"The truth will set you free. But first it will piss you off."

Gloria Steinem

Friday, April 8, 2016

Norristown Pa.’s New Turnpike Connection Leads to Exactly Where It Should: The Riverfront

Two posts ago I observed that the significance of the Lafayette Street Extension Project lies in its two end points: the Pennsylvania Turnpike and Norristown’s riverfront.  I focused on the first, recounting the contrasting experiences of Norristown in the 1950s and the Conshohockens in the 1980s to demonstrate how important such a connection can be.  Now I take up the subject of the road’s other end, because it is at least as significant as the turnpike connection.  That other end is close enough to Norristown’s riverbank to spur access—and thus development—along that stretch of town.  That is exactly where the greatest opportunity lies.  Yes, you want Main Street to revive, businesses to set up shop, and many other good things, but those things have a better chance of taking place if both towns make a riverfront makeover their primary goal.

____

TASKS TO PERFORM:
1. Name every road or street identified by name in the Norristown riverfront post.
2. Extend the Norristown riverfront post with a further paragraph that picks up after its final sentence.
Nothing in the listing is required.

[Data entries]
____

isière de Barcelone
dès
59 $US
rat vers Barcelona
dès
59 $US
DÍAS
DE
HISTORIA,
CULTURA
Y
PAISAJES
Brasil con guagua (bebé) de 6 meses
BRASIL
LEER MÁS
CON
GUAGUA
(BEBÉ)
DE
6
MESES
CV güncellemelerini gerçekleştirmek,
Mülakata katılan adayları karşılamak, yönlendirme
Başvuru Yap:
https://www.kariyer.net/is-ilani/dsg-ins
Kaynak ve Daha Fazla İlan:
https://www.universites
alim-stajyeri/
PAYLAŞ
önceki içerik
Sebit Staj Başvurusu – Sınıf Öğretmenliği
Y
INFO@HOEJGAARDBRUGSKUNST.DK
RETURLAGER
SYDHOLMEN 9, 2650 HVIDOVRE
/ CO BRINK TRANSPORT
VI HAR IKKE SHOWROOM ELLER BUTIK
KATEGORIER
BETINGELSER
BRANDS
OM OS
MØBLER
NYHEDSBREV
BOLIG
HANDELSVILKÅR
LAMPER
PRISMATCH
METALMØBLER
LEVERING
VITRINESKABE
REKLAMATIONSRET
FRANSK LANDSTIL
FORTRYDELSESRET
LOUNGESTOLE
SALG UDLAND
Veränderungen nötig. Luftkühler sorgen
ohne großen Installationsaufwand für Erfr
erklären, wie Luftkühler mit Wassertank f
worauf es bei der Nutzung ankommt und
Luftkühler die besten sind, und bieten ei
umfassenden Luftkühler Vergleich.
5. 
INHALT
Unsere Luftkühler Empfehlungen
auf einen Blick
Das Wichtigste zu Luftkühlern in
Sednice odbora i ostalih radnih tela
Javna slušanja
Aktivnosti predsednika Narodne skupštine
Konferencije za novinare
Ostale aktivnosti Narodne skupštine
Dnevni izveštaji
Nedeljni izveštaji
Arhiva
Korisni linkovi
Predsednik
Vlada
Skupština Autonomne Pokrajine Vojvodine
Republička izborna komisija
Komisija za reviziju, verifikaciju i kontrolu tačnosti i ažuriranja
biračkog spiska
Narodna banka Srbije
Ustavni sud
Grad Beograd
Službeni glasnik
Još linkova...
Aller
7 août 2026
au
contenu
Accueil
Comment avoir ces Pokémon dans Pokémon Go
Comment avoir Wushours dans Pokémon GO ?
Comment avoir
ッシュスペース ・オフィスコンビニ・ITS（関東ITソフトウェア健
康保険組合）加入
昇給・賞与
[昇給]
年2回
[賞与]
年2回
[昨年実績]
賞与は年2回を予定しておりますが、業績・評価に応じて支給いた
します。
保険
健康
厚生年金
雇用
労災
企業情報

____

YOUR RESPONSES:
1. Lafayette Street (the Lafayette Street Extension), the Pennsylvania Turnpike, and Main Street.

2.
The biggest asset in the quest of Norristown/Bridgeport for revival is their riverfronts.   Both towns stand to benefit from a historic reversal of priorities for the use of the floodplain along each riverbank.  What used to be the lowest priorities are now the highest, and much of the floodplain now stands ready to accommodate that shift.  Opportunity beckons to those towns that can take advantage of it.  that’s already happening big time in the Conshohockens, but the efforts of Royersford and Pottstown haven’t had similar success.  This demonstrates the importance of interconnection; in this case, specifically the connection to a limited-access highway, about which I have already written.  Norristown/Bridgeport will possess that connection, so the future is bright.

This historic change can work together with another—and closely interrelated--fundamental change, that of the river itself.  The River was the first of the three fundamental realities of life along the Schuylkill River to turn positive for the towns along it.  In “the good old days,” the Schuylkill River was little more than an open sewer; it carried vast quantities of waste products (from both industry and people), it smelled, and was altogether unhealthy.  Aquatic life had pretty much been killed off.  Cleanup was a slow process, one that moved by fits and starts during the first half of the 20th century, but began in earnest in 1945, when the Commonwealth began a project to dredge and clean the river.  Several environmentally progressive projects and mandates followed, in attempts to tackle the waste at its sources.  The mass closing of the river-polluting industries, which was otherwise very unwelcome, actually aided in the effort.  The Schuylkill was proclaimed a “Scenic River” in the 1970s, and has steadily continued to improve in quality.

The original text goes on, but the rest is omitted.